The second mile is basically an out and back in a nearby neighborhood, and the pavement finally allows you to open up a bit.  The downside is that you’re running in direct sunlight, but the temperature wasn’t as bad as it’d been in years past.  Still, the humidity was high, so there was some overheating going on.  Clay was half-way out of the neighborhood when I was half-way in, and we exchanged nods as we passed.  He was still blissfully ignorant of what had happened during the swim, and wouldn’t find out until he finished.

After I hit the turnaround cone I tried to accelerate a little bit more, but that was largely unsuccessful.  My legs were pretty beat from the bike and my willpower was somewhat lacking as well.

Mile 3 (7:49)

The last mile was out of the neighborhood and back into the wooded trails, but there was a little running on pavement to another turnaround cone.  As with most of the race, I was basically running alone, so there wasn’t anyone near me to push me.  I did feel like I was pushing hard, but I don’t think I had the motivation to find that final gear.  I wound through the trails some more and finally began to hear the noise coming from the finishing area.  I came out of the woods one last time into the finishing chute to find a very muted crowd.  I crossed the finish line in 1:16:29, which left me 2/14 in my age group.  I’d missed first pace by 31 seconds, and as always seems to be the case, I got passed on the run.

results

Post-Race

After finishing, I learned that the rescue operation was still ongoing, and by that point, everyone knew what the outcome was going to be so there was a somber mood about the crowd.  They cancelled the post-race awards, which was fine since no one really felt like celebrating anyways.  Eventually, someone told me who it was that hadn’t made it out of the water, and it was someone that I’d met several times, but not someone that I knew well.  I frequent the restaurant where he worked though, and his bike is hanging on the wall next to the bar.  Its a sad reminder of a terrible day.
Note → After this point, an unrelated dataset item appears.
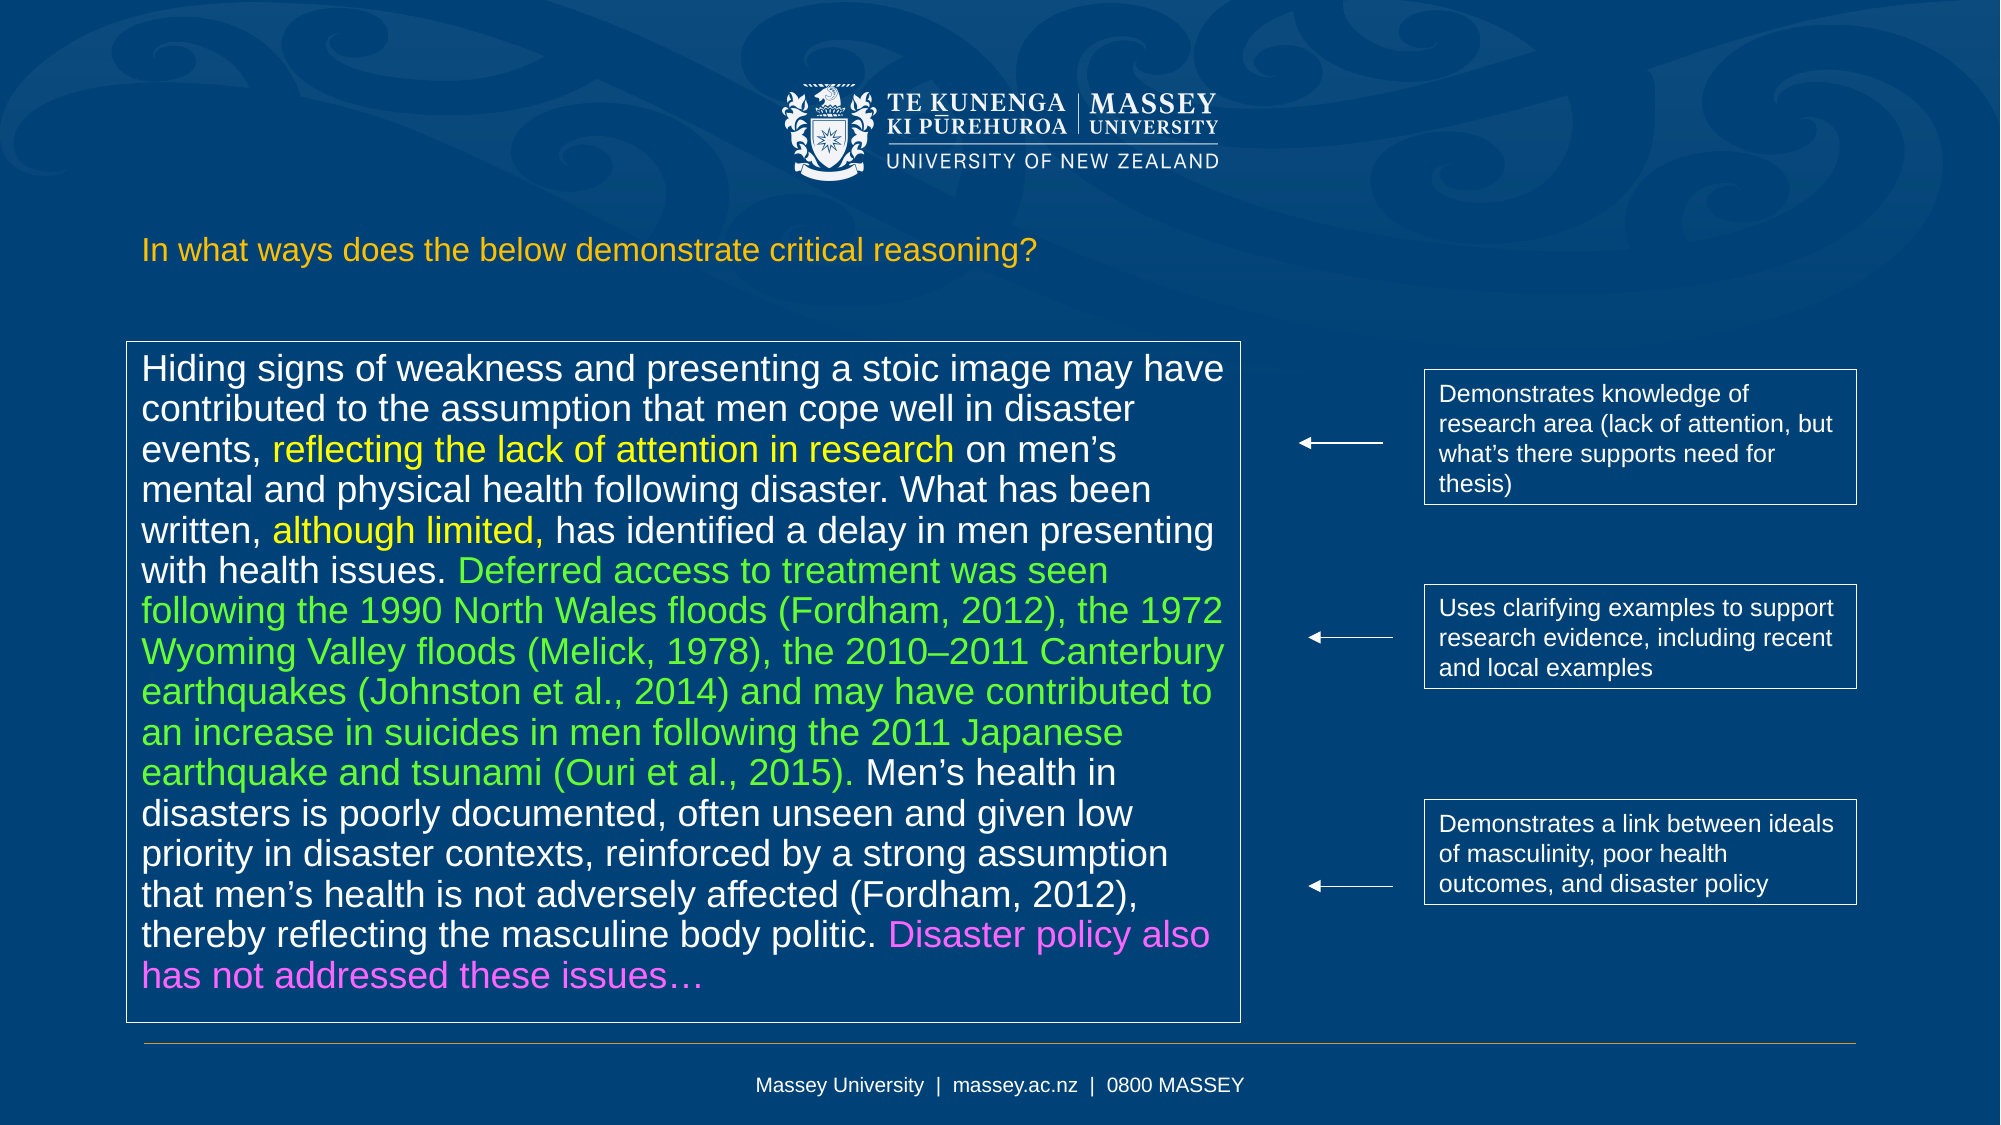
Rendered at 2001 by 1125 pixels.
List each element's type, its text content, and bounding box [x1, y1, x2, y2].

As the news stories began to come out after the race, I was disturbed and angered by the coverage.  The journalists interviewed people who had nothing to do with the race, and who knew nothing about the incident itself.  The interviews seemed to be designed to give misinformation about the river conditions, and one reporter even broadcast that the incident happened during an “obstacle course race.”  Given the magnitude of the situation, the media could have done better – for the race and for the family.
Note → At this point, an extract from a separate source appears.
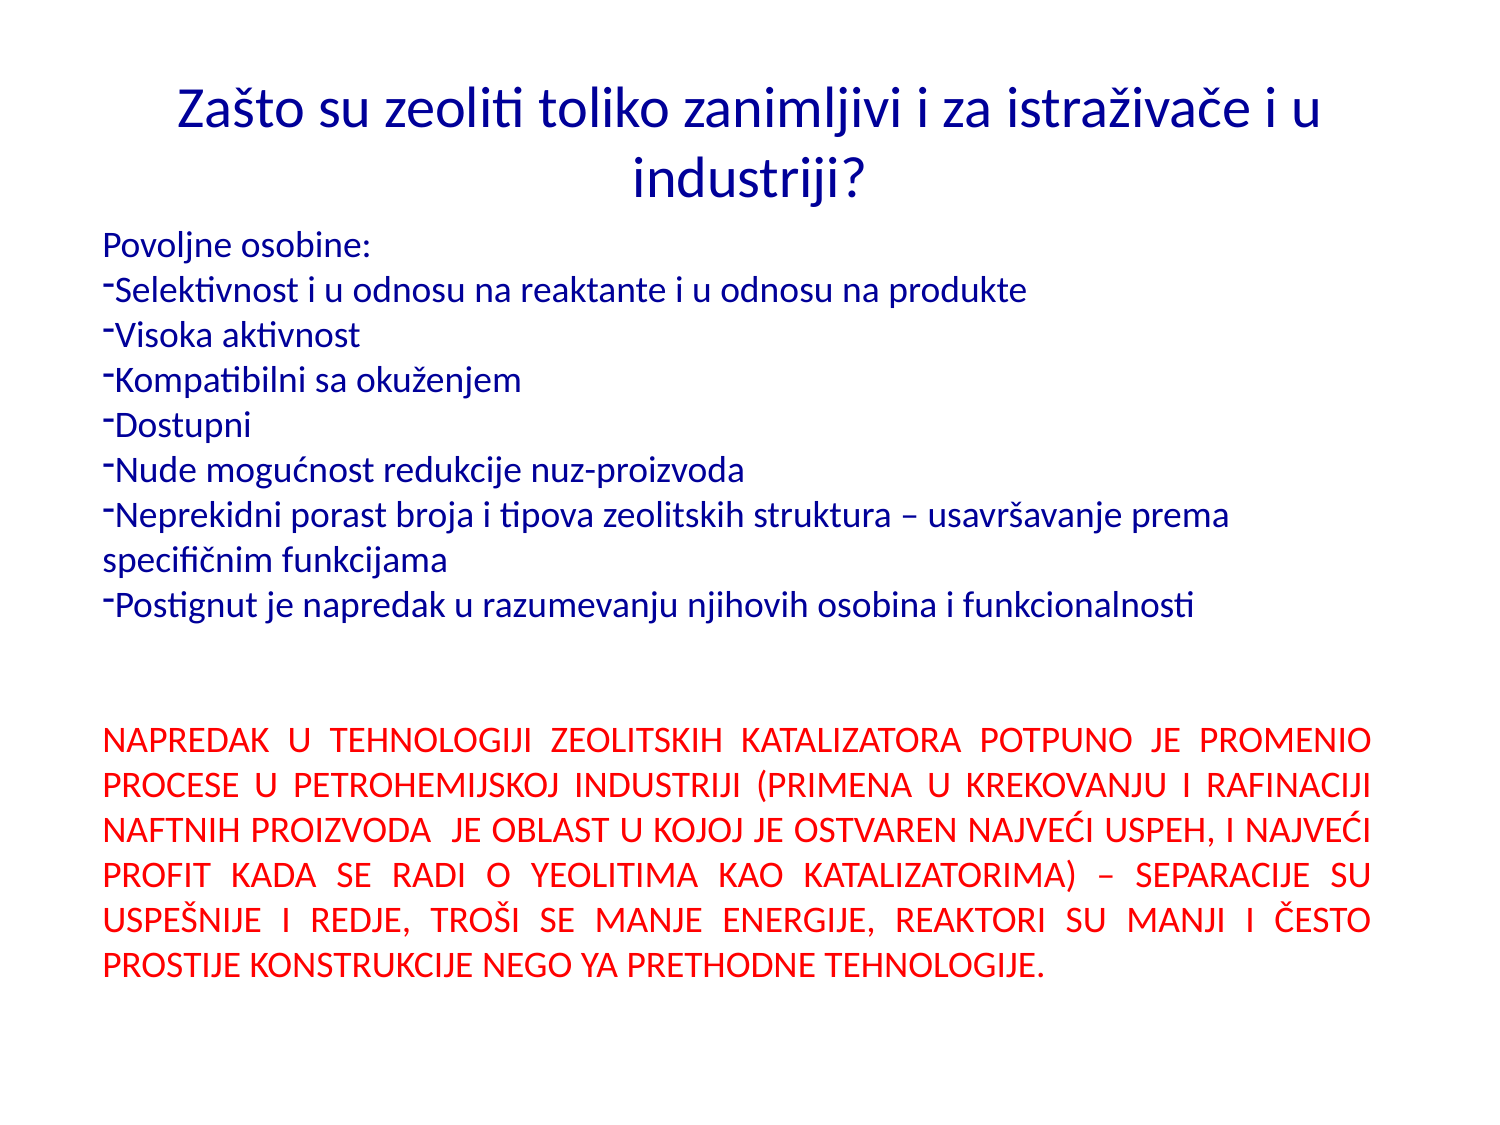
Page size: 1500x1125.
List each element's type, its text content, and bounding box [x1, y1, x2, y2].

text_box Povoljne osobine: Selektivnost i u odnosu na reaktante i u odnosu na produkte Visoka aktivnost Kompatibilni sa okuženjem Dostupni Nude mogućnost redukcije nuz-proizvoda Neprekidni porast broja i tipova zeolitskih struktura – usavršavanje prema specifičnim funkcijama Postignut je napredak u razumevanju njihovih osobina i funkcionalnosti NAPREDAK U TEHNOLOGIJI ZEOLITSKIH KATALIZATORA POTPUNO JE PROMENIO PROCESE U PETROHEMIJSKOJ INDUSTRIJI (PRIMENA U KREKOVANJU I RAFINACIJI NAFTNIH PROIZVODA JE OBLAST U KOJOJ JE OSTVAREN NAJVEĆI USPEH, I NAJVEĆI PROFIT KADA SE RADI O YEOLITIMA KAO KATALIZATORIMA) – SEPARACIJE SU USPEŠNIJE I REDJE, TROŠI SE MANJE ENERGIJE, REAKTORI SU MANJI I ČESTO PROSTIJE KONSTRUKCIJE NEGO YA PRETHODNE TEHNOLOGIJE. [87, 212, 1388, 993]
title Zašto su zeoliti toliko zanimljivi i za istraživače i u industriji? [75, 45, 1425, 233]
Anyways, I could go way down the rabbit hole with my personal and professional feelings about what happened, but that wouldn’t really serve any purpose.  Suffice it to say that the Richmond triathlon community came together in a great way after the race to try to help support the family of the deceased, and hopefully the family was able to find some solace in that effort.

Personally, I didn’t have a race on my calendar until the OBX Half-Iron triathlon in September, and I was glad that I didn’t have to focus on another race for a while.  Sometimes we lose sight of just how easy it is for things to go wrong in this sport, and the Robious Landing Triathlon was a sober reminder of that fact.  That was in addition to Bob Busher getting hit by a car on the bike course at the RTC Sprint Triathlon in April.  You hear about bad things happening in other races, but you never really think they’ll happen to you or to those around you.  Training and racing triathlons isn’t easy and it isn’t always fun, but we all do it because the positives far outweigh the negatives.  Unfortunately, 2019 wasn’t off to a good start, and my rose colored glasses and been shattered for sure.